U.S. Consulates in China to Visa Applicants: Pay First, Find Out Your Appointment Time Later

(Updated Nov. 14)

The U.S. Embassy in Beijing has announced that effective November 15, 2010, the Embassy and Consulates in mainland China will require payment of the visa application fee (usually 966 RMB/140 USD) at CITIC Bank before scheduling an appointment.

That’s a pain if you’re an applicant with a tight travel schedule. If you can’t get an appointment that meets your schedule, your fee won’t be refunded. (It’s not transferable to another person either, although it’s valid for one year).

You can get a general sense whether a timely appointment will be available by checking this State Department website, which is updated about once a week. But to get real-time information, you need to buy a special card at the Bank to phone the Embassy’s Call Center to ask about appointment availability. You need to fork over 54 RMB for a 12-minute card or 36 RMB for an 8-minute card. But that’s not fool proof because because between your first call and the moment you call back, having paid the application fee, the appointment slots meeting your schedule may have been booked by others. You’re out of luck.

Applicants who seek “expedited” appointments should also be cautious. Such appointments may be granted if there is an “emergency” justifying moving you to the front of the line. But it’s not clear precisely what constitutes an “emergency” in the eyes of a consular officer. For example, the Embassy’s website mentions “humanitarian” situations involving hospitalized “immediate relatives” (i.e., parents, spouse, and children) but is silent about grandparents, siblings, etc. Nor does the Embassy mention when, if ever, an expedite can be granted for a business emergency. To request an expedited appointment, you’ll first need to pay the fee and book an appointment. Then follow the particular Consulate’s procedures to email or fax in your expedite request. But if your appointment is not expedited, so you cancel your trip, your money will not be refunded.

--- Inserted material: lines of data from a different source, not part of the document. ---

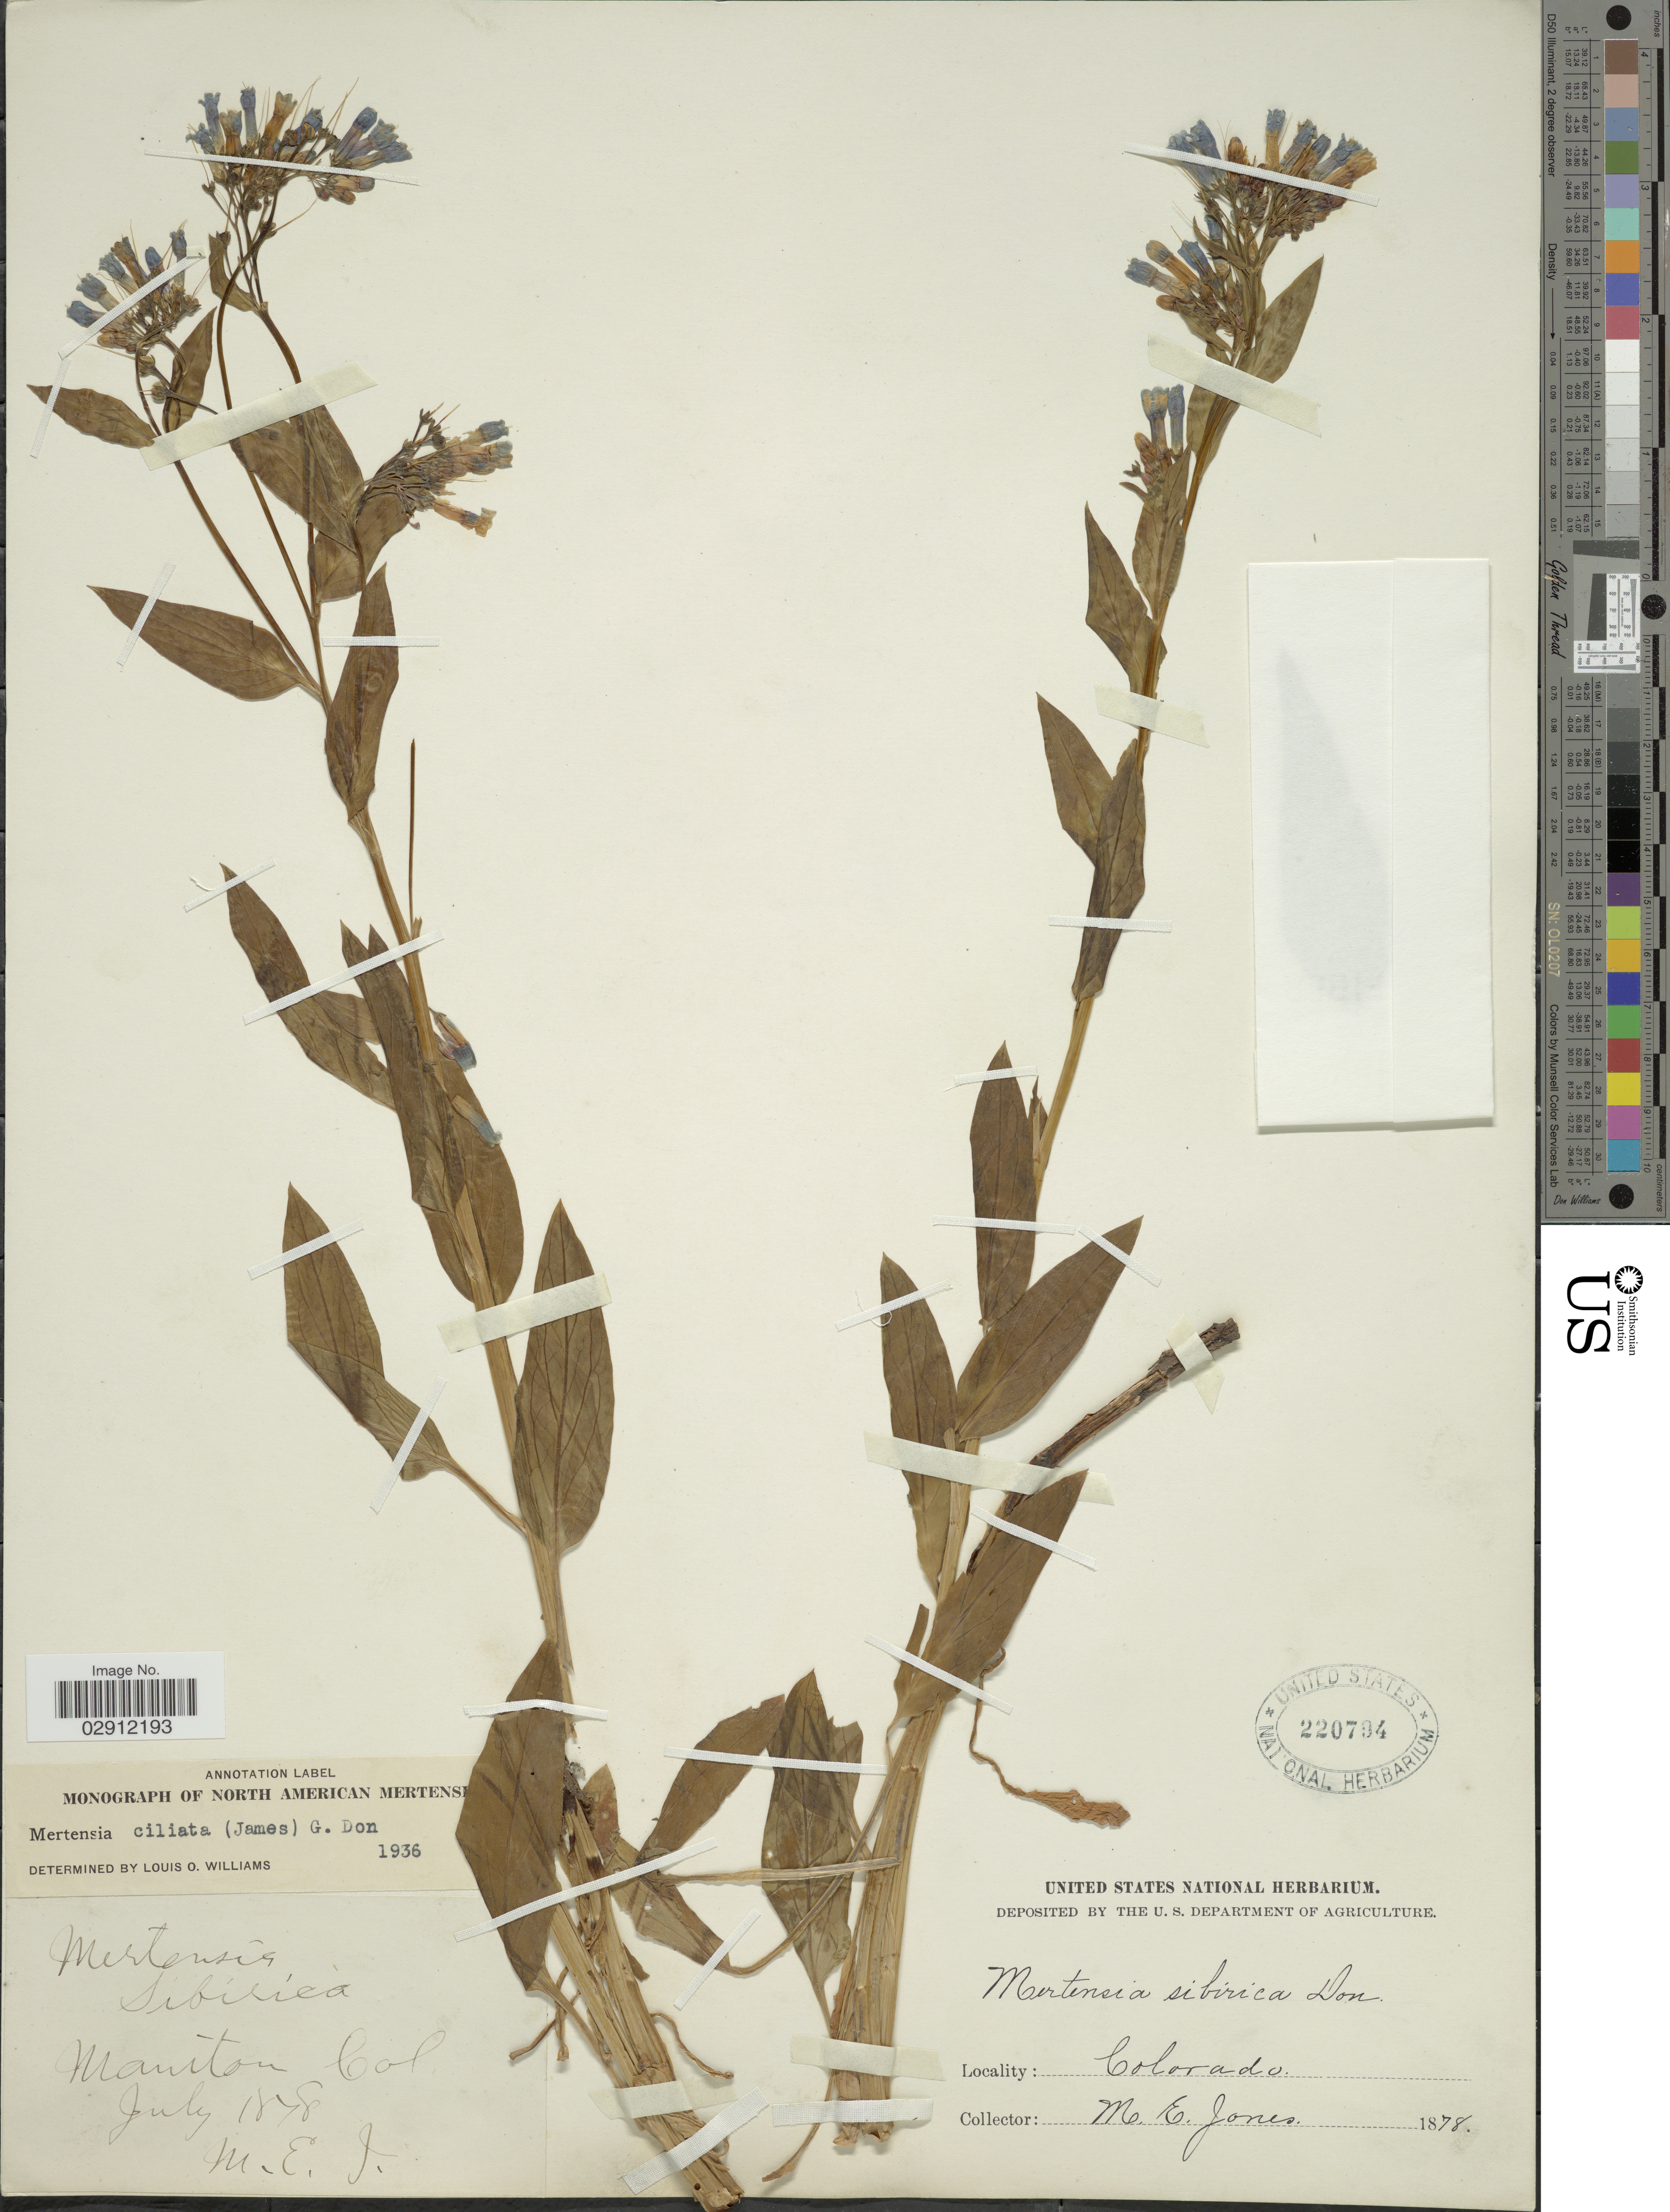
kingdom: Plantae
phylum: Tracheophyta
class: Magnoliopsida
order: Boraginales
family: Boraginaceae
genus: Mertensia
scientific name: Mertensia ciliata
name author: (James) G. Don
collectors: M. E. Jones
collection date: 1878-07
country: United States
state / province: Colorado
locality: Manitou, Col.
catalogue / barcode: US 220794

The Embassy explains in a blog (Chinese only) that the procedure is designed to reduce no-shows. I’m all for efficiency. The Embassy faces a huge challenge given their limited resources and growing visa demand. Last summer appointment waits peaked at over 100 days.

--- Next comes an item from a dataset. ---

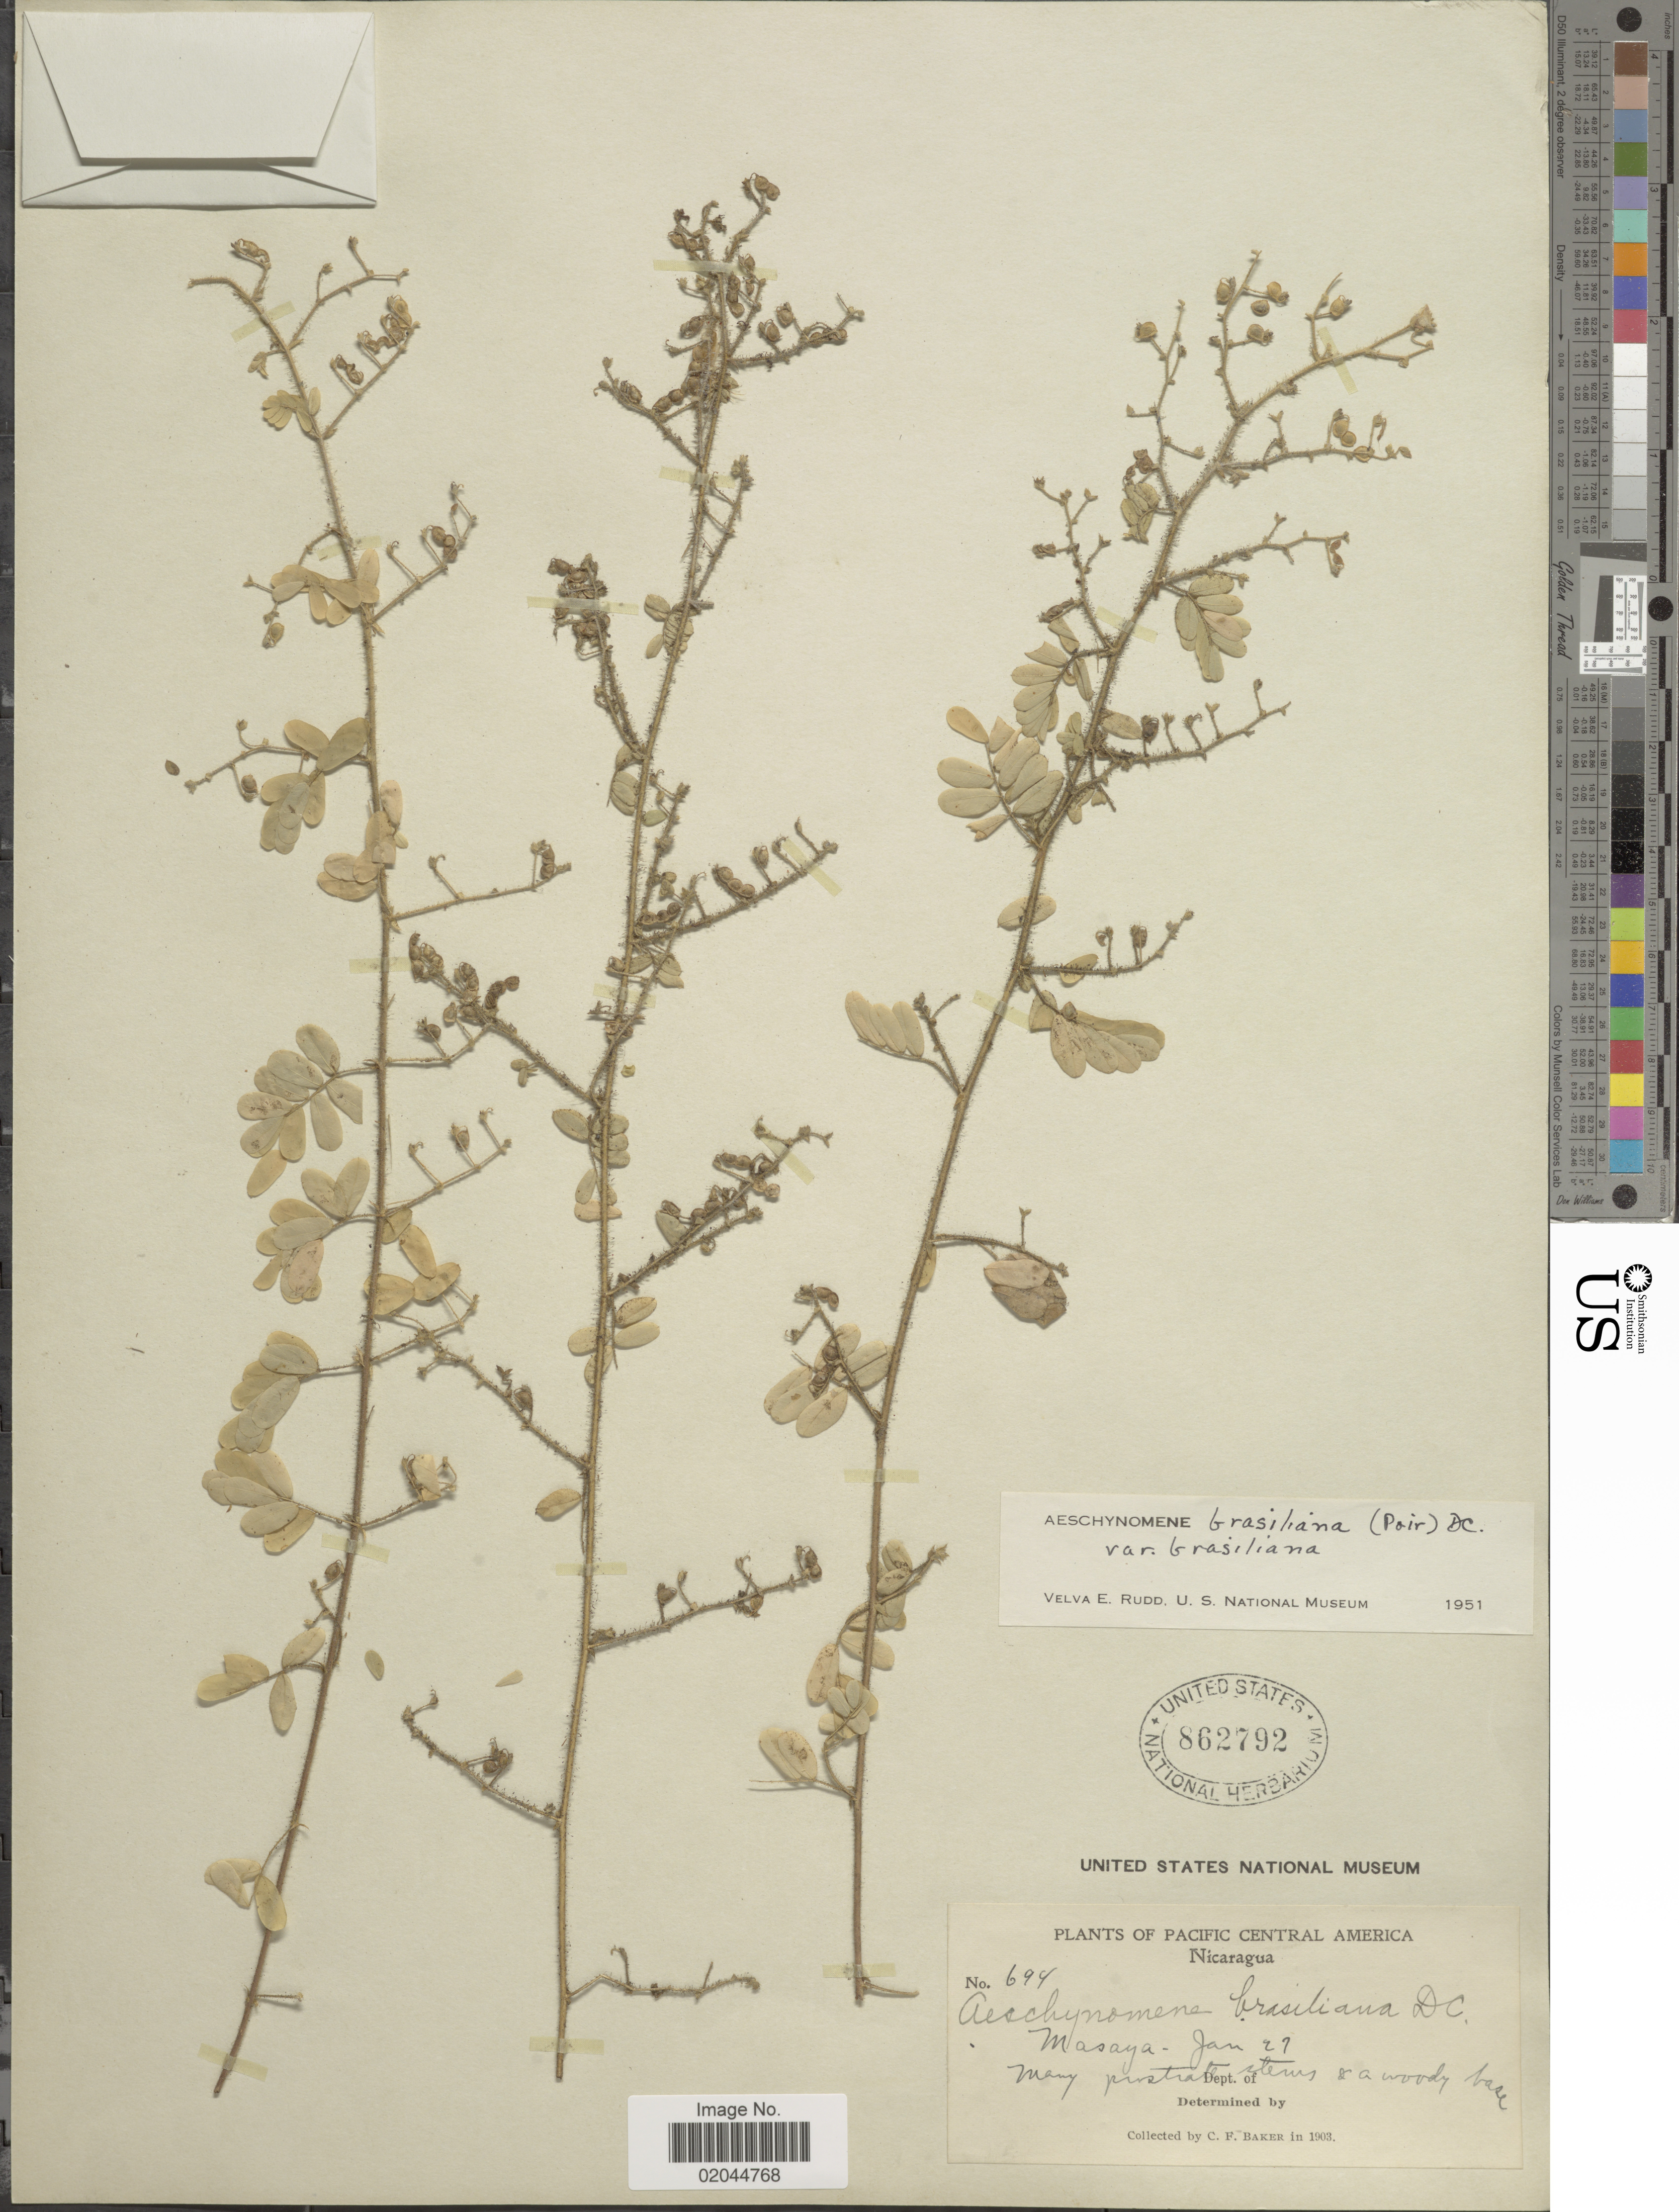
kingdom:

But efficiency shouldn’t unreasonably impact customer service. It’s unpleasant to have to pay for a phone card only to be told by the Call Center that no timely appointment is available. It’s even worse to lose the non-refundable visa application fee. The Embassy’s diplomatic mission is harmed if too many customers feel like they gambled on the appointment system and lost their money.

Are there ways to mitigate foreseeable problems like those described here? How about making the fee refundable so long as any cancellation is done 48 hours in advance of the appointment? Or how about paying the fee by phone after the operator tells you the next available appointment time?